Efficient way of reading from a RWTexture2D in Compute Shader

I’m trying to find an efficient way of reading a RWTexture2D from the GPU to the CPU. I have a relatively small 1024x1024 Render Texture which is assigned to the compute shader.

On the CPU side when I attempt to read it back with ReadPixels it is really slow.

Texture2D destTex = new Texture2D(widthInt, heightInt, TextureFormat.ARGB32, false, true);

RenderTexture.active = rTex
// Really slow 0.5 seconds
destTex.ReadPixels(new Rect(0, 0, widthInt, heightInt), 0, 0);

// process results
Color[] pixels = destTex.GetPixels(0);

// do other stuff here

How can I efficiently read the Texture back from the GPU?

Make a direct request for the relevant data instead of copying it into the CPU side of a RT. You can use an async method that waits for the request to finish and then does something with the result once ready instead of stalling the main thread until the request is done.
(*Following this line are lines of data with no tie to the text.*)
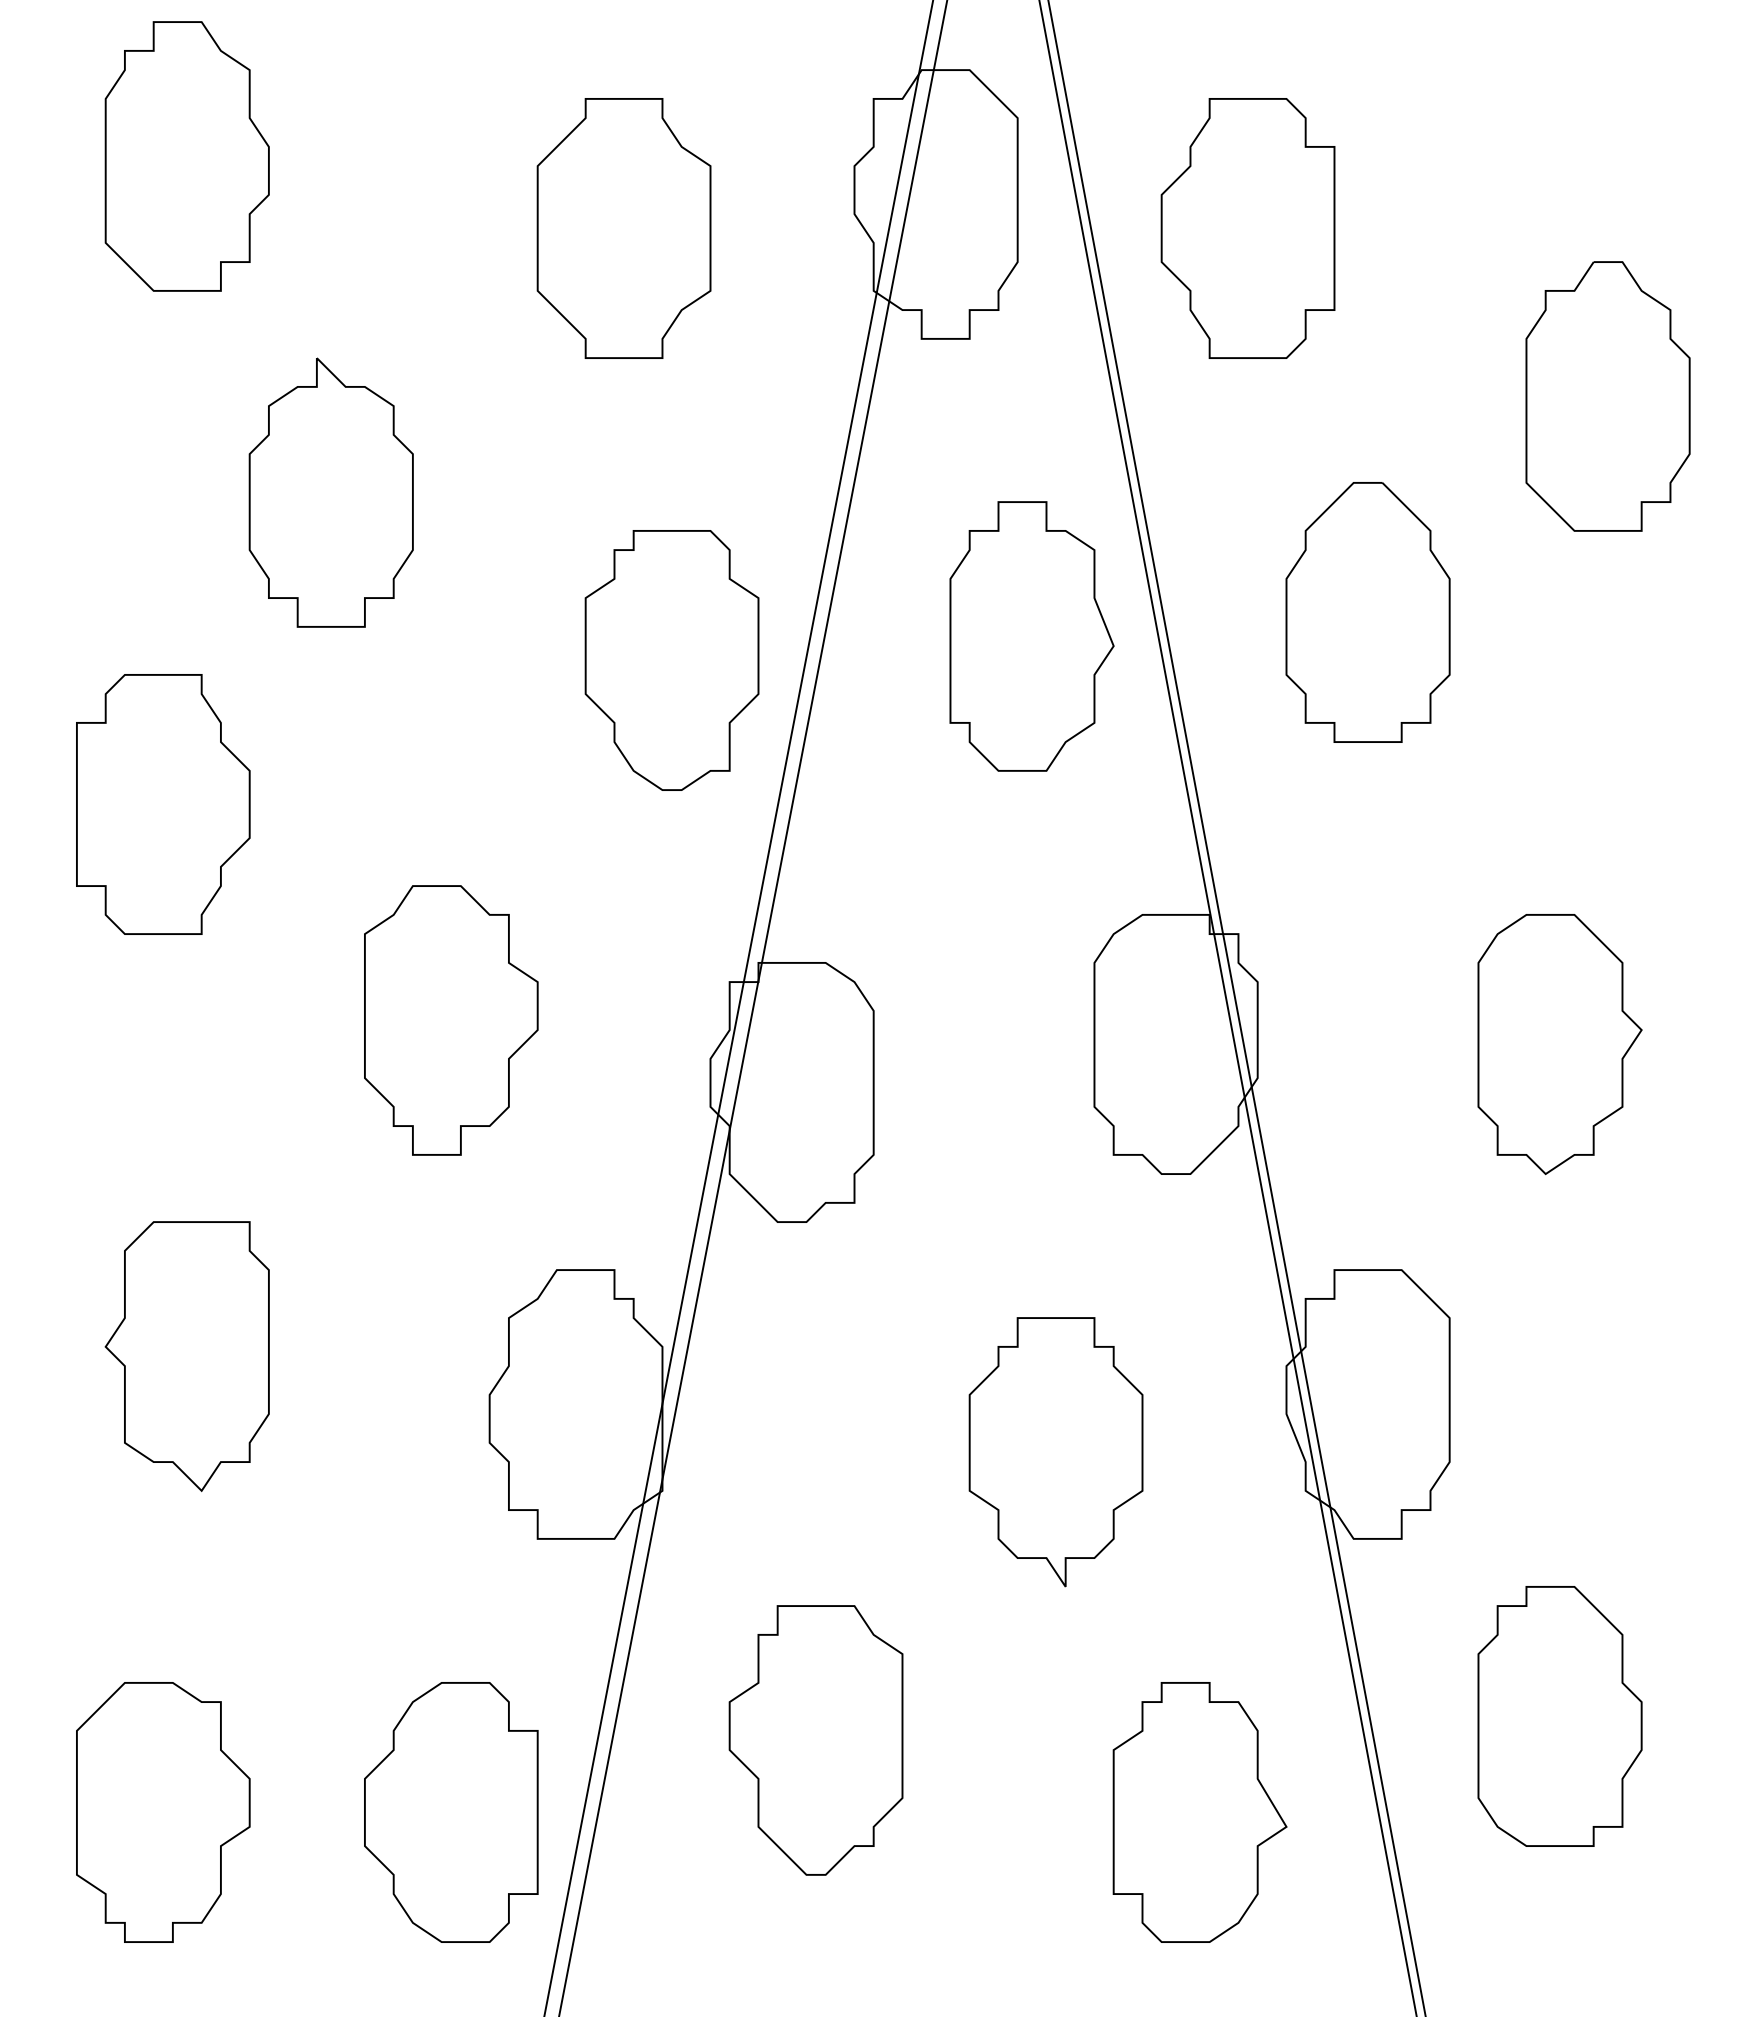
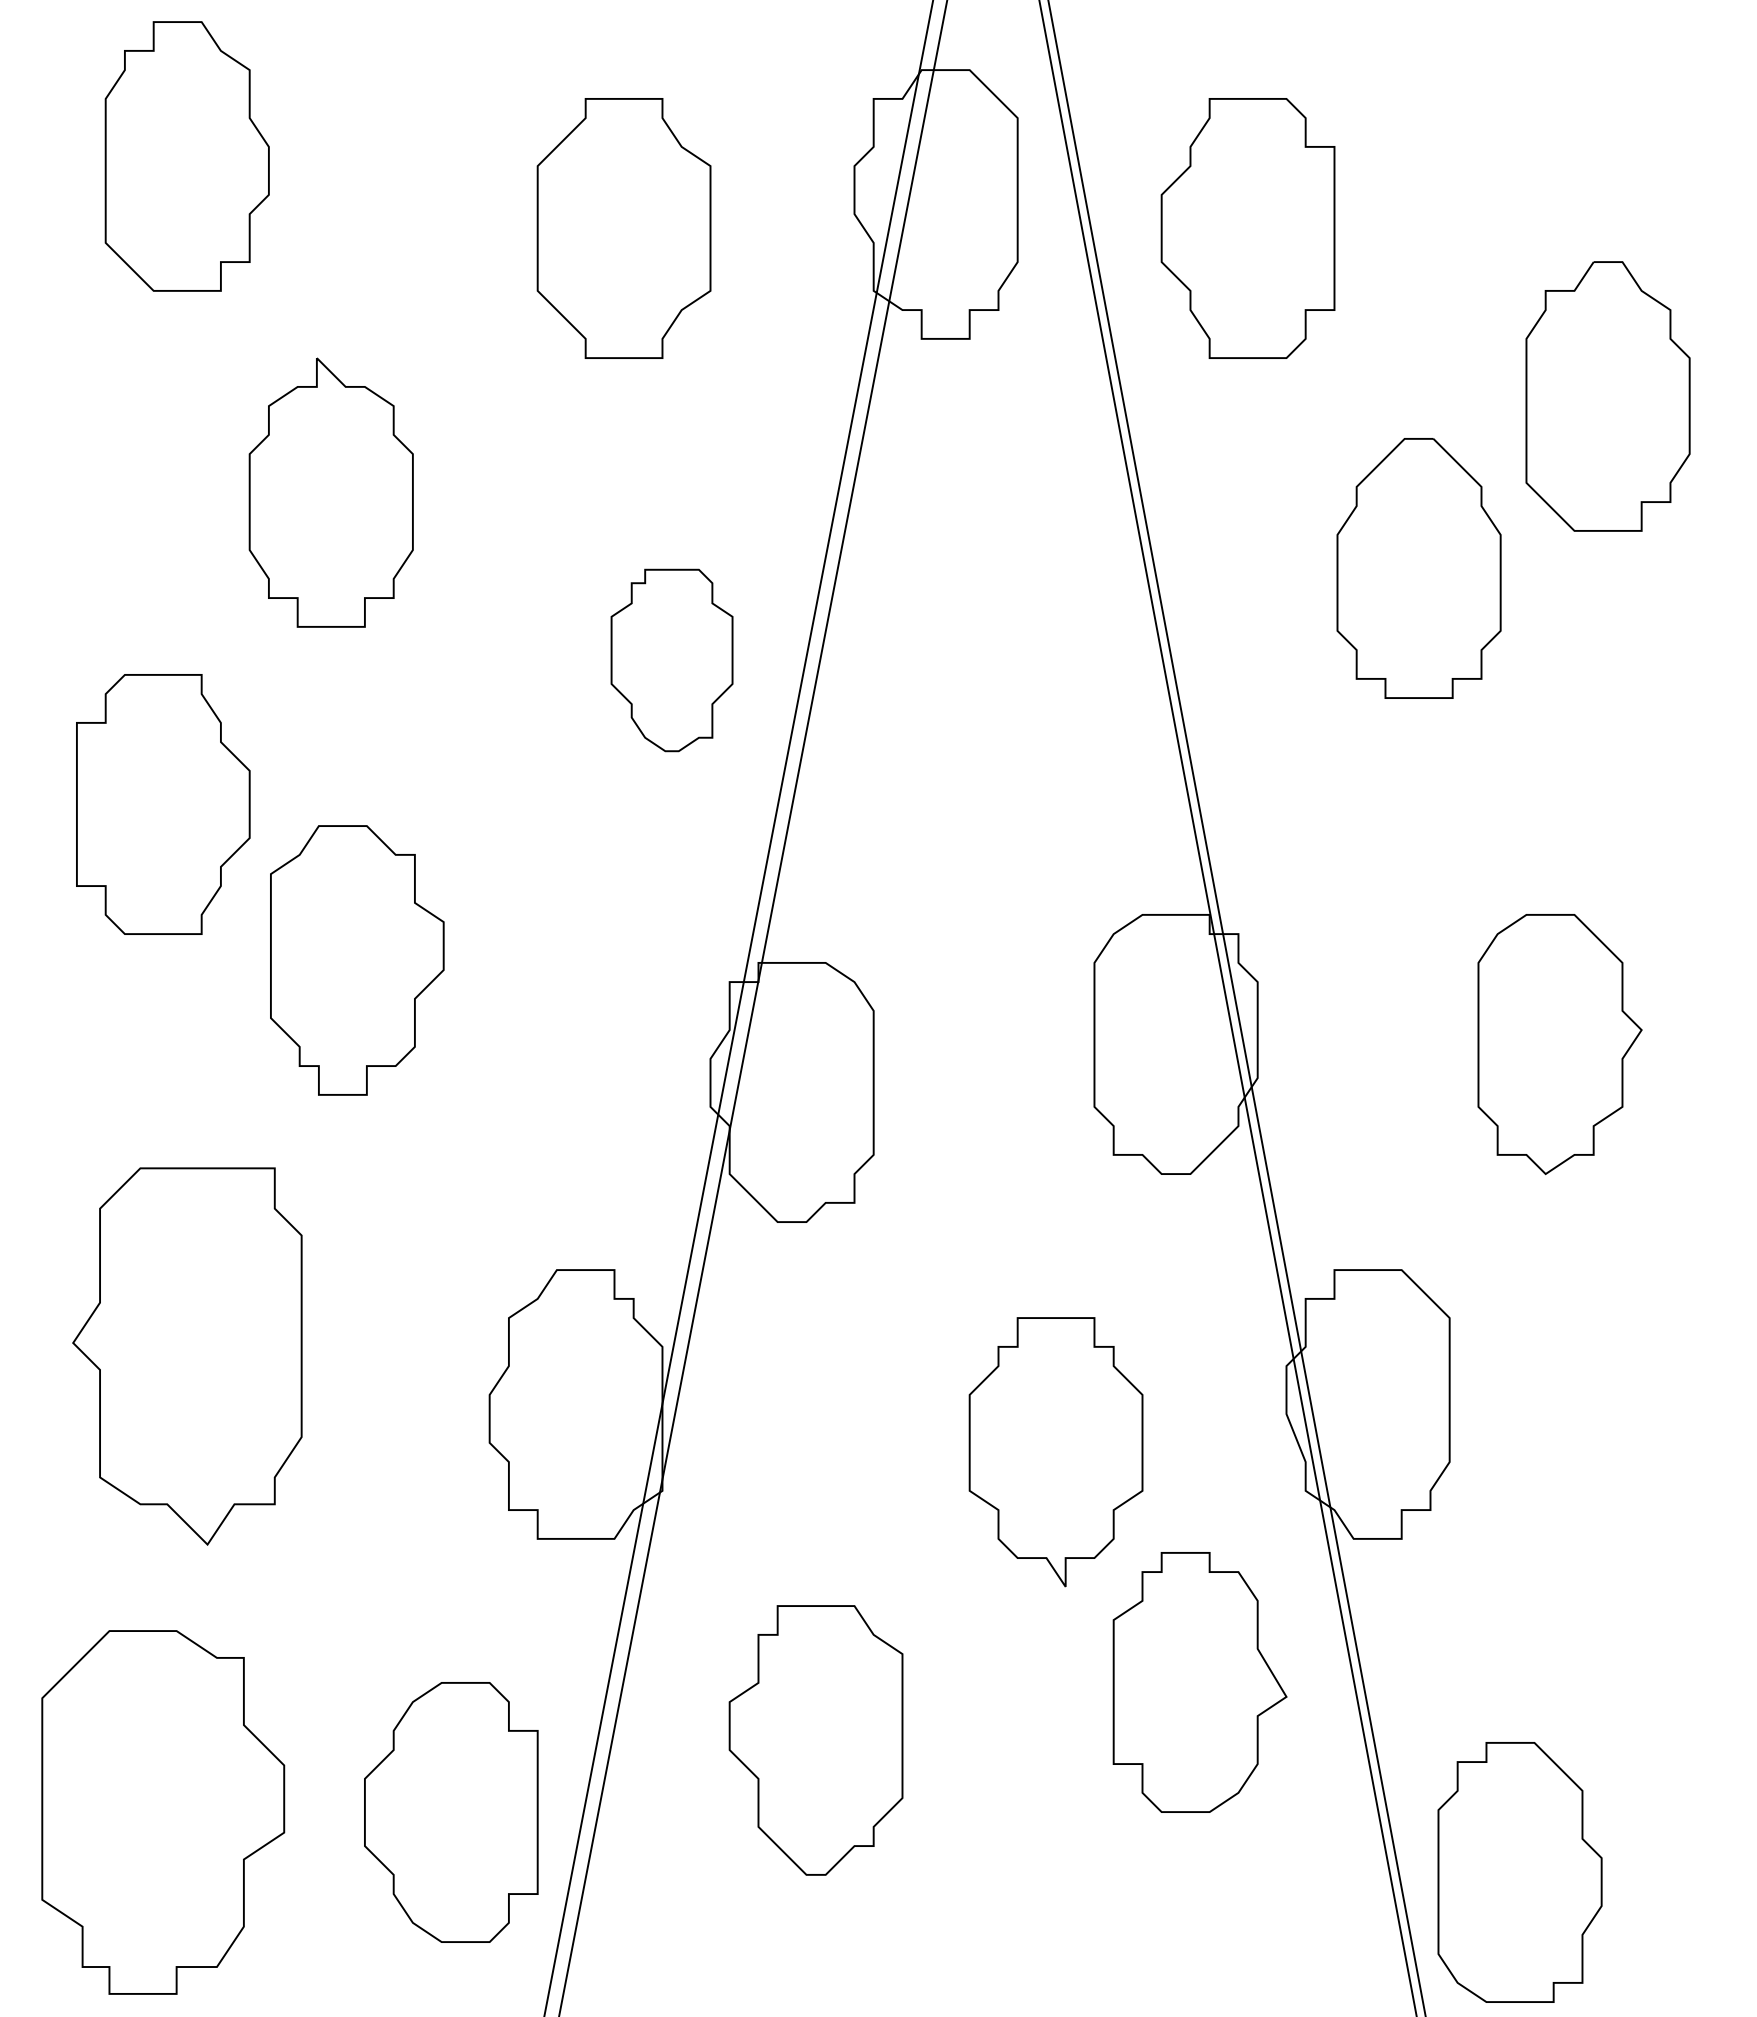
part at (1367, 612) position: (1367, 612) -> (1418, 568)
part at (1031, 636): present -> none
part at (671, 660) size: 176x261 px -> 124x185 px
part at (451, 1020) position: (451, 1020) -> (357, 960)
part at (186, 1356) size: 166x271 px -> 231x379 px
part at (1559, 1716) position: (1559, 1716) -> (1519, 1872)
part at (163, 1812) size: 175x261 px -> 245x365 px
part at (1199, 1812) position: (1199, 1812) -> (1199, 1682)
I did see this though this code is inline with a whole bunch of dependencies and my code has to run multiple times in a loop. I have no problem with stalling the main thread (it is not rendering in real-time so frame rate is not applicable).

Are there any sample of how this method can be used inside say a for loop?

Actually it looks like AsyncGPUReadback is slower than buffer.GetData(…) which I’m currently using. I had hoped using a RenderTexture might be faster, but that seems to suffer from an equally slow ReadPixels method.

Yeah if your texture is fairly large the ReadPixels is going to be a little slow, that’s one of the unfortunate downsides about transferring data from the GPU to CPU, it’s one of the slowest things to do.

You can speed up your code a bit after the copy though, instead of using GetPixels() you can use the newer tex.GetRawTextureData<Color32>(); which will give you direct access to the texture array data to iterate over.

In fact, as long as you don’t regenerate your Texture2D object, this collection reference will continue to point to the current CPU side texture data. So you can set up this reference on startup, just do your ReadPixels and now you just iterate over that already assigned collection.

private static NativeArray<Color32> CopyRT(RenderTexture rt, ref Texture2D toTexture)
{
    if(toTexture == null) { toTexture = new Texture2D(rt.width, rt.height); }
    else if(toTexture.width != rt.width || toTexture.height != rt.height) { toTexture.Resize(rt.width, rt.height); }
    //currently assuming you've already set rt as the active
    toTexture.ReadPixels(new Rect(0,0, rt.width, rt.height), 0, 0);

    return toTexture.GetRawTextureData<Color32>();
}

private static void Example(NativeArray<Color32> nativeTex)
{
    foreach(var col in nativeTex)
    {
        Debug.Log(col);
    }
}

But a question would be, do you even need this to be on CPU side? You can use Graphics.CopyTexture() to copy data between RTs on the GPU side very quickly instead of bringing it to the CPU side.

Yeah, I’m updating terrain detail data. The slowest bit is a very lengthy 0.5 seconds to copy either a buffer or a RT back to the CPU. Would be nice if we could just get Unity to push it to the terrain detail data on the GPU. The GetRawTextureData for NativeArrays could be useful in the future.

What about the terrainData.CopyActiveRenderTextureToTexture and Heightmap methods?
Or getting the references to the Textures for the terrain data you want to overwrite and using Graphics.CopyTexture?

So yes, they are available for splatmaps and heightmaps but not details (grass).

Is it the texture of the grass objects themselves you want to modify? Or the layout of the grass?

The grass patches. I’ve had working compute shaders for ages but the biggest bottleneck is now really just reading back the data from the compute shader to the CPU and then updating the terrain detail layers. Copying the data from the GPU is very slow - and I wonder why.

Happy to take say a 50ms or even 100ms hit per 1K texture but 500ms seems weird.